Я, смутившись вконец, шагнул в переднюю.
Вышла Ирина.
— Чумаков, ты? Здорово! За «Зоологией»? Заходи!
— Я на минутку.
— А у нас тут не кусаются, — серьезным голосом сказала Ирина. — Кстати, сегодня мой день рождения. Хочешь не хочешь, а придется зайти.
Делать нечего — я разделся, вошел в комнату. Это была столовая. Кроме матери за чаем сидели две пожилые дамы. Из молодежи — никого.
— Анатолий Чумаков — мой товарищ по курсу, — представила меня Ирина.
Дамы кивнули, бегло улыбнулись и тут же возобновили прерванный разговор. Ирина подошла ко мне, пристально взглянула в лицо, сказала строго:
— Повторяй за мной: «Милая Ирина, поздравляю тебя со днем твоего двадцатилетия, желаю здоровья и успехов в учебе».

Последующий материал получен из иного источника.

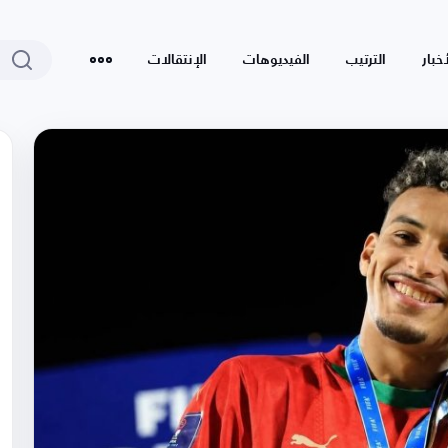
أخبار
الترتيب
الفيديوهات
الإنتقالات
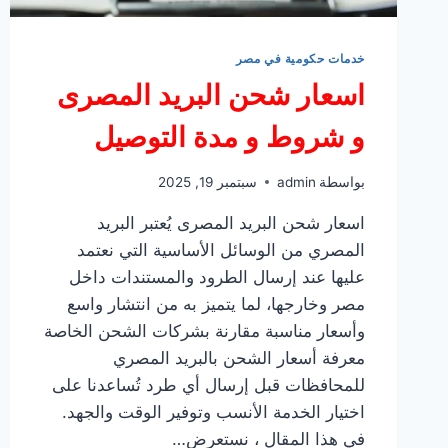
خدمات حكومية في مصر
اسعار شحن البريد المصرى
و شروط و مدة التوصيل
بواسطة
admin
سبتمبر 19, 2025
اسعار شحن البريد المصرى يُعتبر البريد
المصري من الوسائل الأساسية التي نعتمد
عليها عند إرسال الطرود والمستندات داخل
مصر وخارجها، لما يتميز به من انتشار واسع
وأسعار مناسبة مقارنة بشركات الشحن الخاصة
معرفة أسعار الشحن بالبريد المصري
للمحافظات قبل إرسال أي طرد تُساعدنا على
اختيار الخدمة الأنسب وتوفير الوقت والجهد.
في هذا المقال ، نستعرض…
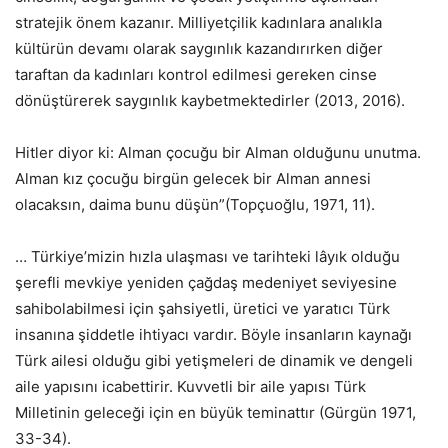
stratejik önem kazanır. Milliyetçilik kadınlara analıkla
kültürün devamı olarak saygınlık kazandırırken diğer
taraftan da kadınları kontrol edilmesi gereken cinse
dönüştürerek saygınlık kaybetmektedirler (2013, 2016).
Hitler diyor ki: Alman çocuğu bir Alman olduğunu unutma.
Alman kız çocuğu birgün gelecek bir Alman annesi
olacaksın, daima bunu düşün”(Topçuoğlu, 1971, 11).
… Türkiye’mizin hızla ulaşması ve tarihteki lâyık olduğu
şerefli mevkiye yeniden çağdaş medeniyet seviyesine
sahibolabilmesi için şahsiyetli, üretici ve yaratıcı Türk
insanına şiddetle ihtiyacı vardır. Böyle insanların kaynağı
Türk ailesi olduğu gibi yetişmeleri de dinamik ve dengeli
aile yapısını icabettirir. Kuvvetli bir aile yapısı Türk
Milletinin geleceği için en büyük teminattır (Gürgün 1971,
33-34).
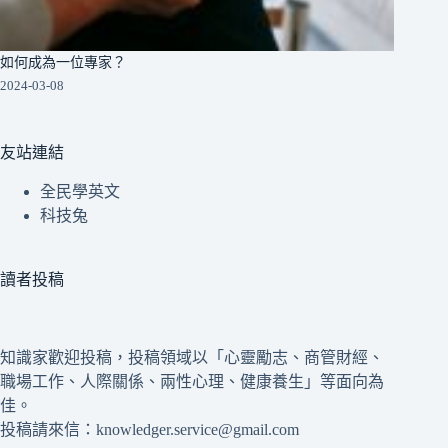
如何成為一位專家？
2024-03-08
友站連結
全民學英文
科技兔
讀者投稿
知識家歡迎投稿，投稿領域以「心靈勵志、商管財經、
職場工作、人際關係、兩性心理、健康養生」等面向為
佳。
投稿請來信：knowledger.service@gmail.com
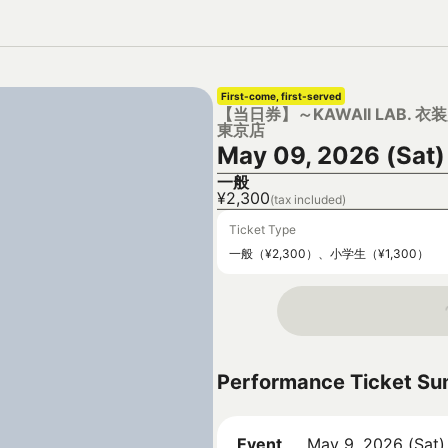
First-come, first-served
【当日券】～KAWAII LAB. 衣装展
東京店
May 09, 2026 (Sat)
一般
¥2,300
(tax included)
Ticket Type
一般（¥2,300）、小学生（¥1,300）
Performance Ticket S
Event
May 9, 2026 (Sat)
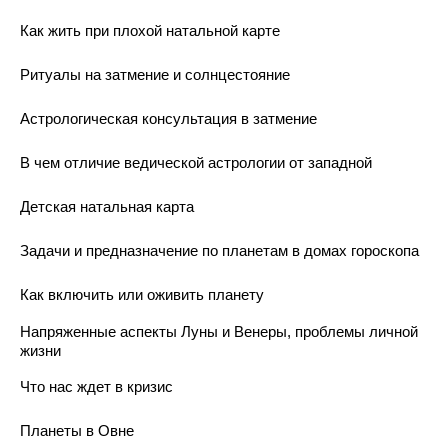
Как жить при плохой натальной карте
Ритуалы на затмение и солнцестояние
Астрологическая консультация в затмение
В чем отличие ведической астрологии от западной
Детская натальная карта
Задачи и предназначение по планетам в домах гороскопа
Как включить или оживить планету
Напряженные аспекты Луны и Венеры, проблемы личной
жизни
Что нас ждет в кризис
Планеты в Овне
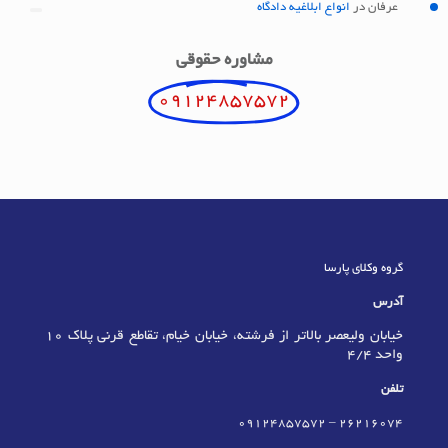
عرفان
در
انواع ابلاغیه دادگاه
مشاوره حقوقی
09124857572
گروه وکلای پارسا
آدرس
خیابان ولیعصر بالاتر از فرشته، خیابان خیام، تقاطع قرنی پلاک 10
واحد 4/4
تلفن
09124857572
–
٢٦٢١٦٠٧٤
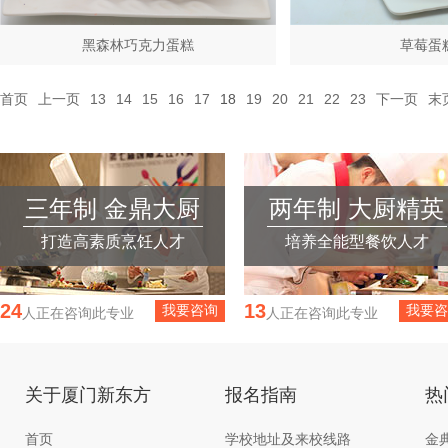
黑森林巧克力蛋糕
草莓蛋
首页
上一页
13
14
15
16
17
18
19
20
21
22
23
下一页
末
三年制 金鼎大厨
两年制 大厨精英
打造高素质烹饪人才
培养全能型餐饮人才
24
13
我要咨询
我要咨
人正在咨询此专业
人正在咨询此专业
关于厦门新东方
报名指南
热
首页
学校地址及来校线路
金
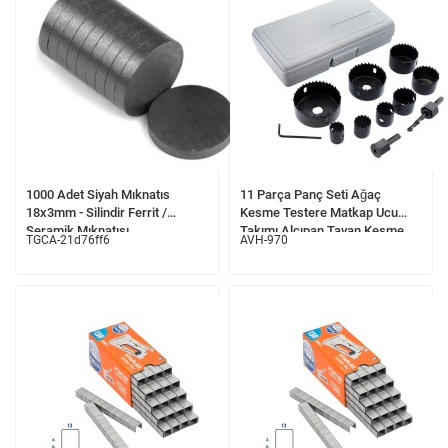
1000 Adet Siyah Mıknatıs
11 Parça Panç Seti Ağaç
18x3mm - Silindir Ferrit /
Kesme Testere Matkap Ucu
Seramik Mıknatısı
Takımı Alçıpan Tavan Kesme
TGCA-21d76ff6
AVH-970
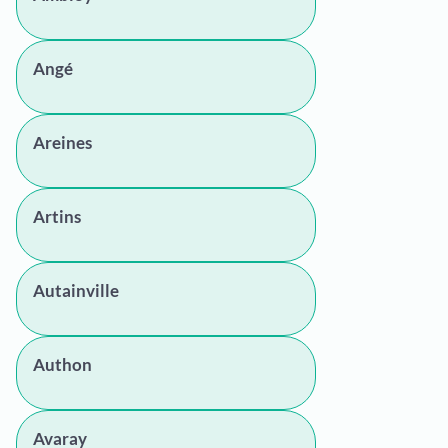
Angé
Areines
Artins
Autainville
Authon
Avaray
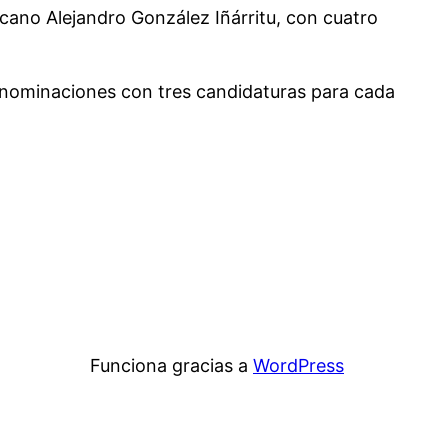
cano Alejandro González Iñárritu, con cuatro
s nominaciones con tres candidaturas para cada
Funciona gracias a
WordPress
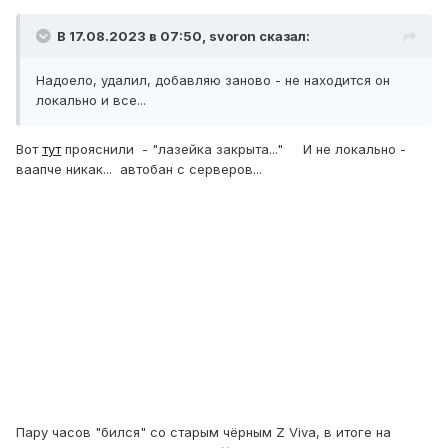
В 17.08.2023 в 07:50,
svoron
сказал:
Надоело, удалил, добавляю заново - не находится он
локально и все...
Вот
тут
прояснили - "лазейка закрыта..." И не локально -
ваапче никак... автобан с серверов...
Пару часов "бился" со старым чёрным Z Viva, в итоге на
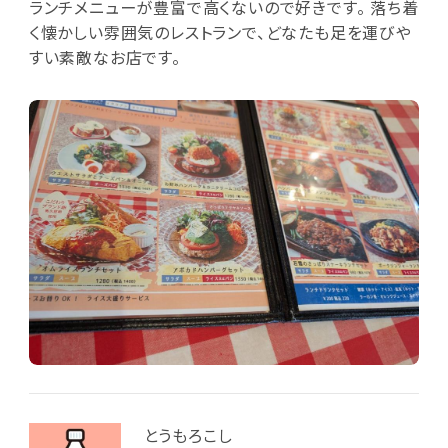
ランチメニューが豊富で高くないので好きです。 落ち着
く懐かしい雰囲気のレストランで、どなたも足を運びや
すい素敵なお店です。
とうもろこし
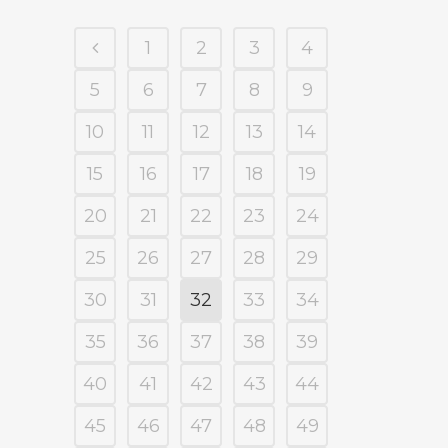
1
2
3
4
5
6
7
8
9
10
11
12
13
14
15
16
17
18
19
20
21
22
23
24
25
26
27
28
29
30
31
32
33
34
35
36
37
38
39
40
41
42
43
44
45
46
47
48
49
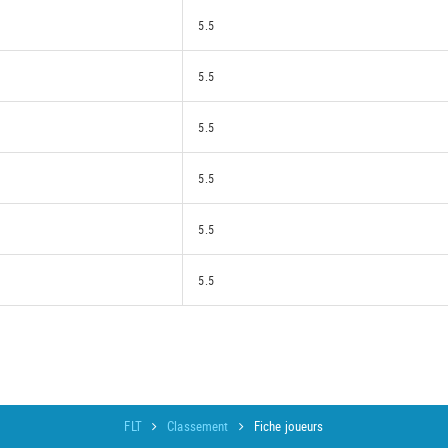
5.5
5.5
5.5
5.5
5.5
5.5
FLT
Classement
Fiche joueurs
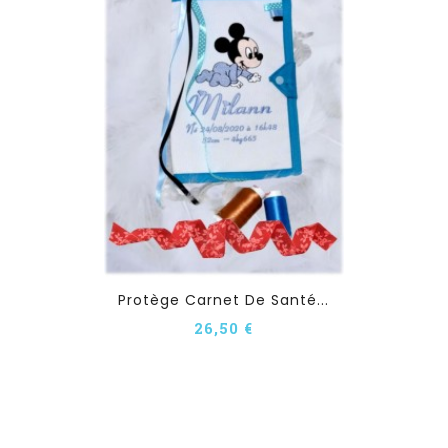
Protège Carnet De Santé...
26,50 €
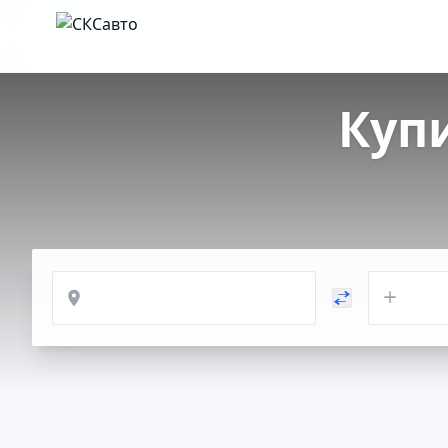
Куп
Откуда
Куда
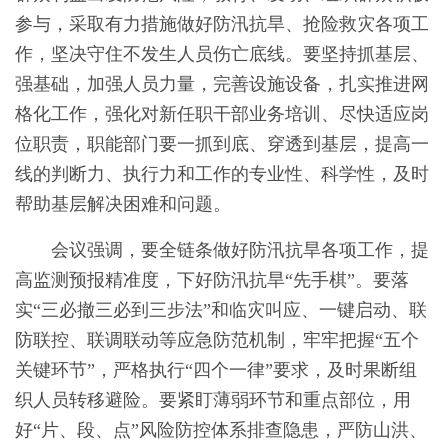
参与，采取有力措施做好防汛抗旱、抢险救灾各项工
作，坚决守住不发生人员伤亡底线。要坚持抓基层、
强基础，加强人员力量，完善设施设备，扎实推进网
格化工作，强化对新任职干部业务培训、尽快适应岗
位职责，职能部门要一抓到底、穿透到基层，提高一
线的判断力、执行力和工作的专业性、科学性，及时
帮助基层解决困难和问题。
会议强调，要全链条做好防汛抗旱各项工作，提
高监测预报精准度，下好防汛抗旱“先手棋”。要落
实“三必撤三必到三步法”和临灾叫应、一键启动、联
防联控、联调联动等应急防范机制，牢牢把握“五个
关键环节”，严格执行“四个一律”要求，及时果断组
织人员转移避险。要紧盯薄弱环节和重点部位，用
好“片、段、点”风险防控体系排查隐患，严防山洪、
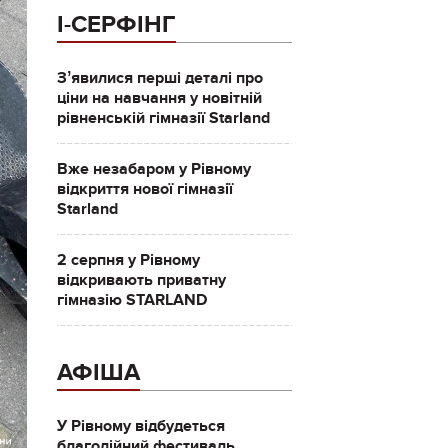
І-СЕРФІНГ
Зʼявилися перші деталі про
ціни на навчання у новітній
рівненській гімназії Starland
Вже незабаром у Рівному
відкриття нової гімназії
Starland
2 серпня у Рівному
відкривають приватну
гімназію STARLAND
АФІША
У Рівному відбудеться
благодійний фестиваль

Я расхохотался. Но она по-прежнему серьезной пристально смотрела мне в лицо.
— Чего смеешься? Повторяй же! Так должны говорить все визитеры.
Я не понял.
— Кто, кто?
— Визитеры. Те, которые приходят на день рождения. Это издревле освященный обычай.
— Но я-то не визитер. Я — за «Зоологией».
— Ах, да… — Она грустно усмехнулась. — Ты же не знал… Неудачное совпадение… Ладно. Сейчас вынесу тебе «Зоологию».
Мне стало неловко за свою грубость.
— Постой, Ирина. Извини. Я поздравляю тебя. Ты же никому не говорила на курсе. Если б знали, сегодня поздравили бы на лекции.
Она пожала плечами:
— Зачем? Это же теперь не принято — буржуазный предрассудок… Ну, садись за стол, я налью тебе чаю.
Она подошла к тихо шумевшему серебряному самовару, сняла с конфорки старинный фаянсовый чайник в розах, прикрытый стеганым ватным петухом, положила в тонкий стакан серебряную ложечку — чтоб не лопнул, стала наливать крепкий янтарный чай. А я удивленно смотрел на зеркально блестевший самовар, на петуха, на серебряную ложечку, на синеватую тугонакрахмаленную скатерть, покрывавшую большой стол на двенадцать персон, и мне казалось, что я вижу сцену, где установлены декорации для спектакля из старой дореволюционной жизни. Хотя было ведь время, когда меня окружало все такое же, но это было давно, очень-очень давно — еще при жизни отца. После его смерти мы с матерью жили голодно, бедно. Да и кто жил тогда иначе?
— Прошу, — сказала Ирина, — бери что нравится — вот варенье, пирожные. Советую — эклер, мое любимое.
Эклер… Я вспомнил: двадцатого числа отец, получив в гимназии жалованье, приносил домой коробку пирожных: безе, песочные, кремовые трубочки, эклер…
Сколько же лет я не слышал этого слова?
— А безе есть? — спросил я.
— Было, — сказала Ирина, — уже съели. Надо раньше приходить. Знала бы, что ты любишь безе, — оставила бы для тебя.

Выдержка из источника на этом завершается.